Microphones, haut-parleurs et ambitions de station tout-en-un
L’Acemagic F9A intègre aussi un ensemble audio plus complet que la moyenne, avec 4 microphones numériques longue portée et 2 haut-parleurs de 2 W. Le système promet une captation jusqu’à 3 mètres, avec réduction de bruit par IA et beamforming, pour les commandes vocales et la transcription en réunion.
Le châssis reçoit enfin un anneau RGB en partie basse, avec modes fixe, respiration, dégradé arc-en-ciel et synchronisation musicale. L’élément relève surtout de l’habillage, même s’il peut aussi faire office d’indicateur d’alimentation et de lumière d’ambiance discrète sur un poste de travail.
Acemagic cible quatre profils : développeurs IA, créateurs vidéo, amateurs de configurations haut de gamme et télétravailleurs exigeants.

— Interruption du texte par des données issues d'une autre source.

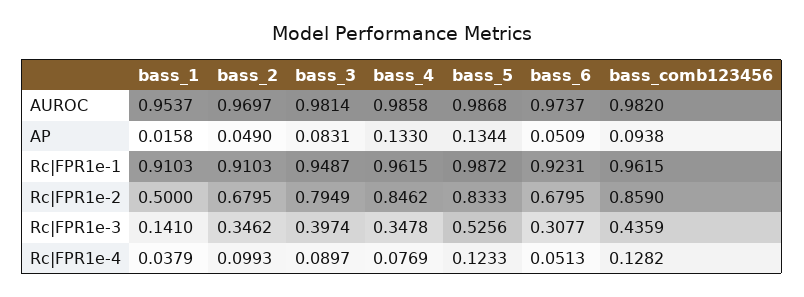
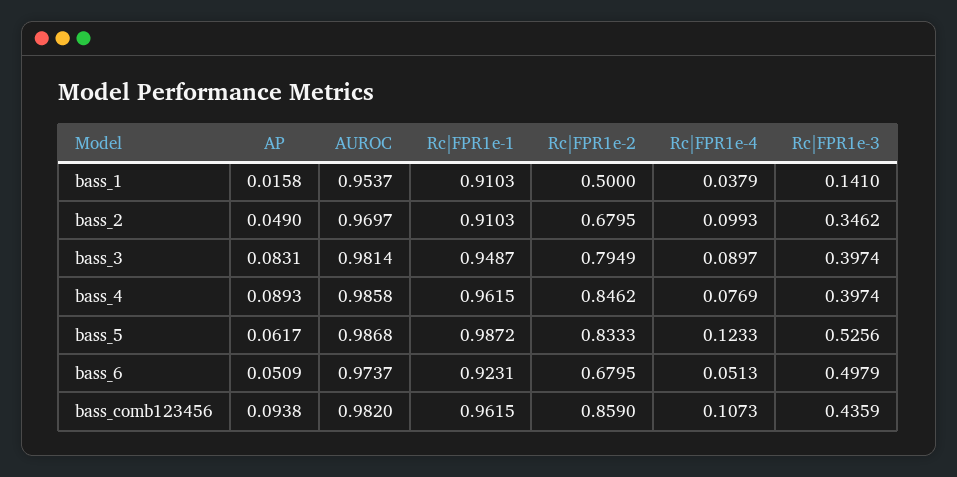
  {
    "bass_1": {
      "AUROC": 0.9537,
      "AP": 0.0158,
      "Rc|FPR1e-1": 0.9103,
      "Rc|FPR1e-2": 0.5,
      "Rc|FPR1e-3": 0.141,
      "Rc|FPR1e-4": 0.0379
    },
    "bass_2": {
      "AUROC": 0.9697,
      "AP": 0.049,
      "Rc|FPR1e-1": 0.9103,
      "Rc|FPR1e-2": 0.6795,
      "Rc|FPR1e-3": 0.3462,
      "Rc|FPR1e-4": 0.0993
    },
    "bass_3": {
      "AUROC": 0.9814,
      "AP": 0.0831,
      "Rc|FPR1e-1": 0.9487,
      "Rc|FPR1e-2": 0.7949,
      "Rc|FPR1e-3": 0.3974,
      "Rc|FPR1e-4": 0.0897
    },
    "bass_4": {
      "AUROC": 0.9858,
-     "AP": 0.133,
+     "AP": 0.0893,
      "Rc|FPR1e-1": 0.9615,
      "Rc|FPR1e-2": 0.8462,
-     "Rc|FPR1e-3": 0.3478,
+     "Rc|FPR1e-3": 0.3974,
      "Rc|FPR1e-4": 0.0769
    },
    "bass_5": {
      "AUROC": 0.9868,
-     "AP": 0.1344,
+     "AP": 0.0617,
      "Rc|FPR1e-1": 0.9872,
      "Rc|FPR1e-2": 0.8333,
      "Rc|FPR1e-3": 0.5256,
      "Rc|FPR1e-4": 0.1233
    },
    "bass_6": {
      "AUROC": 0.9737,
      "AP": 0.0509,
      "Rc|FPR1e-1": 0.9231,
      "Rc|FPR1e-2": 0.6795,
-     "Rc|FPR1e-3": 0.3077,
+     "Rc|FPR1e-3": 0.4979,
      "Rc|FPR1e-4": 0.0513
    },
    "bass_comb123456": {
      "AUROC": 0.982,
      "AP": 0.0938,
      "Rc|FPR1e-1": 0.9615,
      "Rc|FPR1e-2": 0.859,
      "Rc|FPR1e-3": 0.4359,
-     "Rc|FPR1e-4": 0.1282
+     "Rc|FPR1e-4": 0.1073
    }
  }

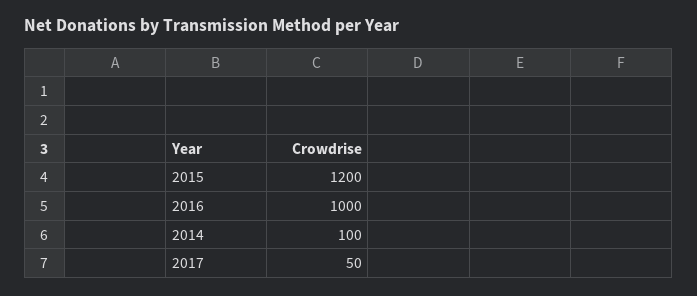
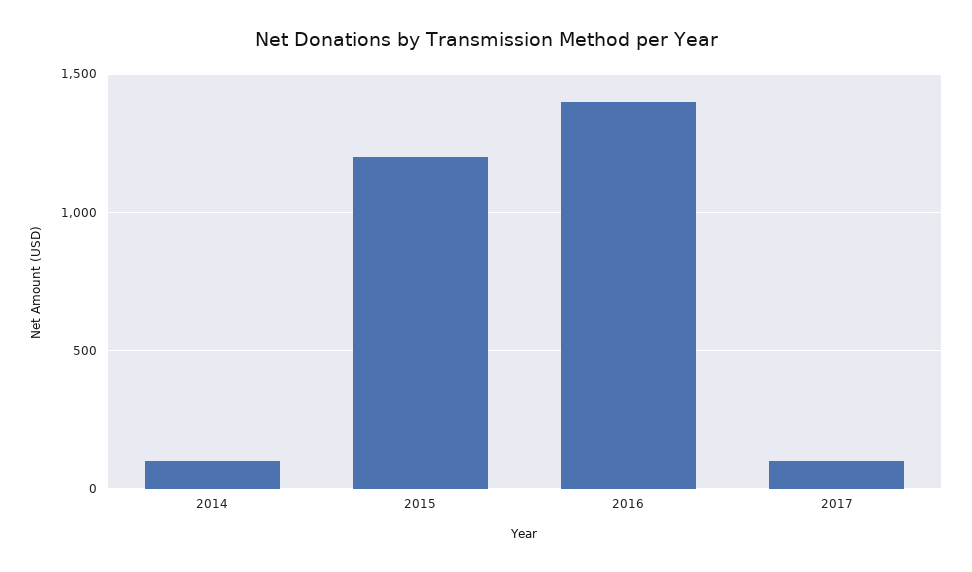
  {
    "2015": 1200,
-   "2016": 1000,
+   "2016": 1400,
    "2014": 100,
-   "2017": 50
+   "2017": 100
  }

La promesse la plus ambitieuse reste celle du cluster local, la marque allant jusqu’à évoquer le déploiement de modèles complets comme DeepSeek-R1-671B en multipliant les unités.
Reste maintenant le point décisif : le prix. Acemagic n’a encore rien communiqué sur le tarif ni sur la disponibilité, annoncés pour les prochaines semaines. Sur ce segment, c’est bien ce duo prix-mémoire qui déterminera si le F9A peut dépasser le simple effet vitrine et s’imposer comme une vraie alternative compacte aux stations IA plus encombrantes.